Los mestizos eran poco comunes en este mundo, tan extraños que muchos aún hoy los consideran un mito. Era bien sabido en todos los continentes, en sociedades grandes y pequeñas; que las razas superiores tomaban el monopolio genético durante la gestación de sus descendientes. Por ello, incluso cuando dos razas diferentes tenían hijos entre ellos, los bebés productos de esta unión nacerían de una raza o la otra, nunca una mezcla. Aunque había sus excepciones, claro.

Algunas culturas consideraban a los mestizos seres malditos, errores que negaban el equilibrio del universo, criaturas despreciables abandonadas por los dioses. Otras culturas, en cambio, los consideraban milagros andantes, y los veneraban y respetaban como seres benditos que llegaron a este mundo con más talentos y oportunidades que el resto de los seres terrestres.

Amira tuvo la mala fortuna de crecer en un lugar ridículamente supersticioso y despectivo para con los híbridos.

Una madrugada como cualquier otra, la joven mestiza se escabulló por una ventana para escapar del orfanato, como era su costumbre. Prefería dormir a la intemperie que ser atormentada hasta el amanecer por los niños que tenían sangre pura.

Deambuló por las desoladas calles del pueblo sin un destino en particular. Solo quería estar lejos de todo y de todos, tener algo de tiempo para sí misma. Entonces una luz encendida captó su atención, era muy tarde para que algún aldeano estuviese despierto, especialmente el líder del pueblo, ya que solía dormir temprano debido a su avanzada edad.

Curiosa, ocultó su presencia como había aprendido a lo largo de los años cuando se escabullía a robar en el mercado del pueblo; se sentó debajo de la ventana por la que se filtraba la luz de las velas y agudizó su oído tanto como le fue posible, la sangre élfica ayudaba mucho cuando quería recolectar información. Sin embargo, las palabras que escuchó desde el interior de la casa, hicieron que toda la sangre de su cuerpo se agolpara en sus pies y la cólera comenzara a crecer desde sus entrañas.

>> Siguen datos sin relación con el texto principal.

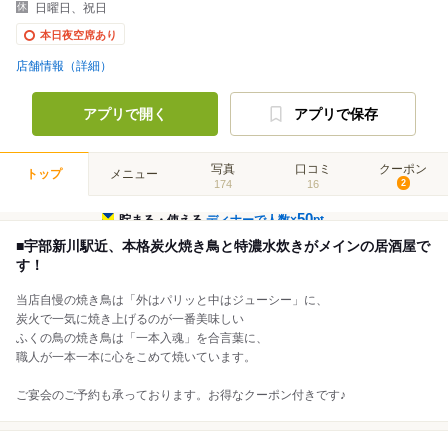
日曜日、祝日
本日夜空席あり
店舗情報（詳細）
アプリで開く
アプリで保存
写真
口コミ
クーポン
トップ
メニュー
174
16
2
50
貯まる・使える
ディナーで人数×
pt
■宇部新川駅近、本格炭火焼き鳥と特濃水炊きがメインの居酒屋で
す！
当店自慢の焼き鳥は「外はパリッと中はジューシー」に、
炭火で一気に焼き上げるのが一番美味しい
ふくの鳥の焼き鳥は「一本入魂」を合言葉に、
職人が一本一本に心をこめて焼いています。
ご宴会のご予約も承っております。お得なクーポン付きです♪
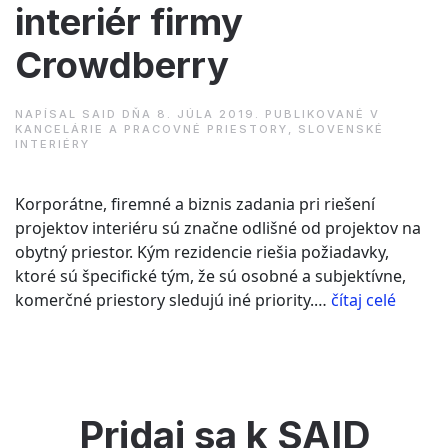
interiér firmy
Crowdberry
NAPÍSAL
SAID
DŇA
8. JÚLA 2019
. PUBLIKOVANÉ V
KANCELÁRIE A PRACOVNÉ PRIESTORY
,
SLOVENSKÉ
INTERIÉRY
Korporátne, firemné a biznis zadania pri riešení
projektov interiéru sú značne odlišné od projektov na
obytný priestor. Kým rezidencie riešia požiadavky,
ktoré sú špecifické tým, že sú osobné a subjektívne,
“Juraj
komerčné priestory sledujú iné priority.…
čítaj celé
Tesák
Archite
–
interié
firmy
Pridaj sa k SAID
Crowd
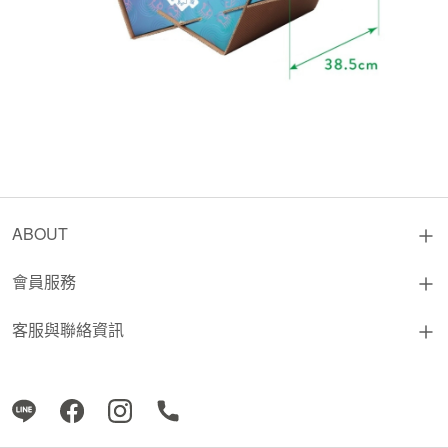
ABOUT
會員服務
客服與聯絡資訊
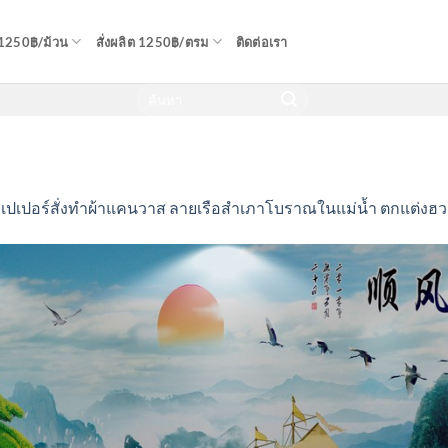
 1250฿/ม้วน
สั่งผลิต 1250฿/ตรม
ติดต่อเรา
เปเปอร์สั่งทำผ้าแคนวาส ลายเรือสำเภาโบราณในแม่น้ำ ตกแต่งฮวง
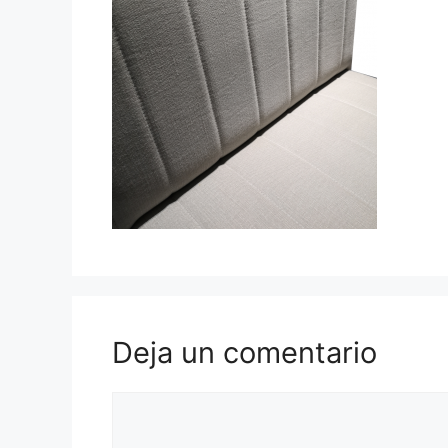
Deja un comentario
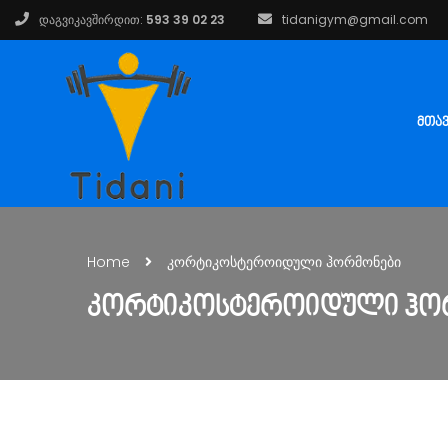
დაგვიკავშირდით:
593 39 02 23
tidanigym@gmail.com
ᲛᲗᲐ
Home
კორტიკოსტეროიდული ჰორმონები
ᲙᲝᲠᲢᲘᲙᲝᲡᲢᲔᲠᲝᲘᲓᲣᲚᲘ ᲰᲝ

—Debemos quemar a ese engendro lo antes posible —bufó alguien, quizá el dueño de la tienda de frutas al que siempre le robaba fresas.

Ella amaba las fresas, y nunca le daban dinero suficiente para comprar algunas, así que las tomaba a escondidas y las comía en secreto. Nunca la habían descubierto, y no planeaba que lo hicieran ahora.

—Es solo una niña, es demasiado inhumano —bufó una mujer, y esa vez sí reconoció la voz.

Federica era la administradora principal del orfanato, la única persona que realmente trataba medianamente bien en ese pueblo lleno de escorias con pieles humanas.

—Inhumana es esa criatura que has estado alimentando todos estos años —alcoholizado, arrastró las palabras uno de los ancianos principales.

—Se desarrolla más lento que los otros niños en el orfanato, pero mucho más rápido que los elfos de las aldeas vecinas —anunció temerosa una de las hermanas de la iglesia, esas estúpidas monjas nunca dejaron de insinuar que su existencia era de mal augurio—, ¿siquiera podemos llamarla una niña? Tiene casi veinte años, y luce como una adolescente de unos doce o trece años.

—¡Que sea una mestiza no la hace menos digna de vivir que todos nosotros! —volvió a hablar Federica, y por el traqueteo que se escuchó poco después, se había puesto de pie bruscamente.

—Esa criatura repugnante ni siquiera fue capaz de definirse correctamente en el vientre de su madre, ¿qué va a saber de dignidad? —el jefe del pueblo escupió esas palabras con todo el desdén que pudo imprimir desde su entrañas.